NEW YORK: US stocks fell on Wednesday as the reality of the government shutdown depressed markets and raised concerns about the possibility of a US debt default due to political gridlock.
The Dow Jones Industrial Average fell 58.56 points (0.39 percent) to 15,133.14.
The broad-based S&P 500 slipped 1.13 points (0.07 percent) to 1,693.87, while the tech-rich Nasdaq Composite Index gave up 2.96 points (0.08 percent) at 3,815.02.
The losses were a reversal from Tuesday, the first day of the partial government shutdown, when US stocks advanced on hopes that battling Republicans and Democrats in the US Congress would reach a budget compromise soon to fund operations.

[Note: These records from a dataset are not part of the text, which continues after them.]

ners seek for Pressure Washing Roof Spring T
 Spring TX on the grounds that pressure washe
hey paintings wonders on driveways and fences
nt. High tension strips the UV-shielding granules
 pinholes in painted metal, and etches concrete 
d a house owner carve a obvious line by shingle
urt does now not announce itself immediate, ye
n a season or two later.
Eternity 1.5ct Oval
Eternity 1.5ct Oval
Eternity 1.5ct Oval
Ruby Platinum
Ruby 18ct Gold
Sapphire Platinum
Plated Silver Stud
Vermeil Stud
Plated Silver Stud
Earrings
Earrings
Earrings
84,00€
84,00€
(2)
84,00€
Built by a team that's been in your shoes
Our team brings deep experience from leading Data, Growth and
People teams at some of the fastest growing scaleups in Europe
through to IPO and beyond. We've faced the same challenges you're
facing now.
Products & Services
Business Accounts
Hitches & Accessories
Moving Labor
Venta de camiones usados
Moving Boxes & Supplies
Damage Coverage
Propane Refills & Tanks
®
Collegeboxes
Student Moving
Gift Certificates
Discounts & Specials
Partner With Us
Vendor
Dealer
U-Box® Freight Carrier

But "hearing some of the rhetoric floating around, it has been pretty clear that both sides were pretty entrenched in their stances and that something was not going to get done within a day or two," said Michael James, managing director of equity trading at Wedbush Securities.

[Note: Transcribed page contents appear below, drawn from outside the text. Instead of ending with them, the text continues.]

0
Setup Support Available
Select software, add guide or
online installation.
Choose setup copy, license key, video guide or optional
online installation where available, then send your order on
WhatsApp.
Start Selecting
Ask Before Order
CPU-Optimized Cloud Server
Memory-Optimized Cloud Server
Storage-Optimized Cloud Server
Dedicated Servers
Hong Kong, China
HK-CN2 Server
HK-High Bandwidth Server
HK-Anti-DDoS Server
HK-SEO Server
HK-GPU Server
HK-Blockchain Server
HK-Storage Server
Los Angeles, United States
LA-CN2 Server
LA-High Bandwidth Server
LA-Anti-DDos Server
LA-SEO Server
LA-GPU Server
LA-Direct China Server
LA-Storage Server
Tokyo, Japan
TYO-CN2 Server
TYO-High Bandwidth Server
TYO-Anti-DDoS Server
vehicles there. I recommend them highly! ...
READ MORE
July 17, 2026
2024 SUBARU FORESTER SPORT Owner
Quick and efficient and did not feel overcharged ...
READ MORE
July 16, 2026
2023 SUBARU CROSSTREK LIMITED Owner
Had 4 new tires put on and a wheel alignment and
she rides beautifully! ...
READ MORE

James said it remained likely that Congress would agree to raise the debt ceiling later in October to avoid a sovereign default. However, he added, "with things as acrimonious as they are in Washington right now, nothing would surprise me."

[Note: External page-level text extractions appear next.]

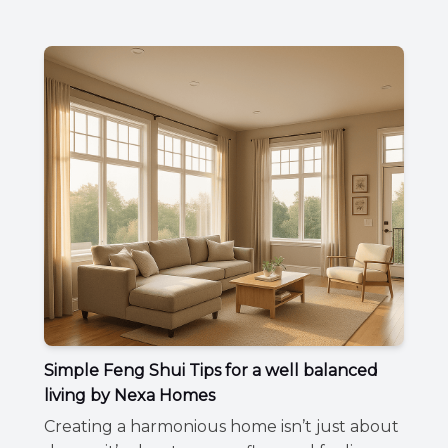
Simple Feng Shui Tips for a well balanced
living by Nexa Homes
Creating a harmonious home isn’t just about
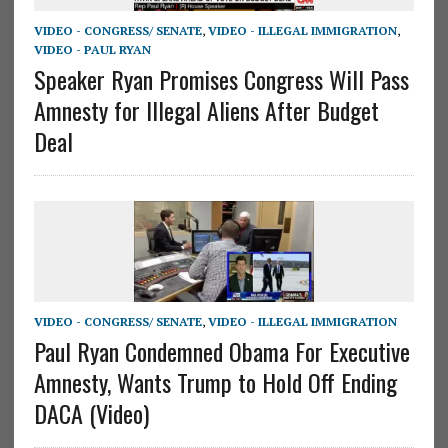
VIDEO - CONGRESS/ SENATE
,
VIDEO - ILLEGAL IMMIGRATION
,
VIDEO - PAUL RYAN
Speaker Ryan Promises Congress Will Pass
Amnesty for Illegal Aliens After Budget
Deal
VIDEO - CONGRESS/ SENATE
,
VIDEO - ILLEGAL IMMIGRATION
Paul Ryan Condemned Obama For Executive
Amnesty, Wants Trump to Hold Off Ending
DACA (Video)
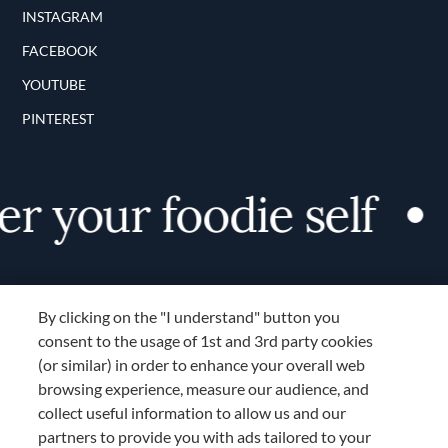
INSTAGRAM
FACEBOOK
YOUTUBE
PINTEREST
r your foodie self
By clicking on the "I understand" button you
consent to the usage of 1st and 3rd party cookies
(or similar) in order to enhance your overall web
browsing experience, measure our audience, and
Terms and Conditions
collect useful information to allow us and our
TERMS AND CONDITIONS
partners to provide you with ads tailored to your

"There is going to be a lot of uncertainty and uncertainty usually breeds selling."
Fresh jobs data also dragged on stocks. Payrolls firm ADP said the private sector added 166,000 jobs in September, below what analysts had expected and too low to meaningfully reduce the jobless rate.
Among components in the Dow, some of the biggest losses were seen by American Express (down 1.5 percent), Coca-Cola (down 1.4 percent) and Merck (down 0.8 percent).
Agricultural business giant Monsanto fell 1.0 percent after quarterly losses came in at 47 cents per share, worse than the projected 43 cents per share. Monsanto also announced plans to acquire Climate Corp. for $930 million, an effort to boost its data analysis for customers.
Wells Fargo lost 0.6 percent after the New York attorney general, Eric Schneiderman, said he was suing the banking giant for violating a 2012 national settlement on mortgage practices. He also announced a settlement-related agreement with Bank of America, giving it 120 days to implement systemic reforms or face litigation. BofA rose 1.2 percent.
Auction house Sotheby's advanced 0.7 percent after hedge fund Third Point called for a new chief executive and a shake-up of the company.
Bond prices rose. The yield on the 10-year Treasury fell to 2.63 percent from 2.65 percent on Tuesday, while the 30-year dropped to 3.71 percent from 3.72 percent. Prices and yields move inversely.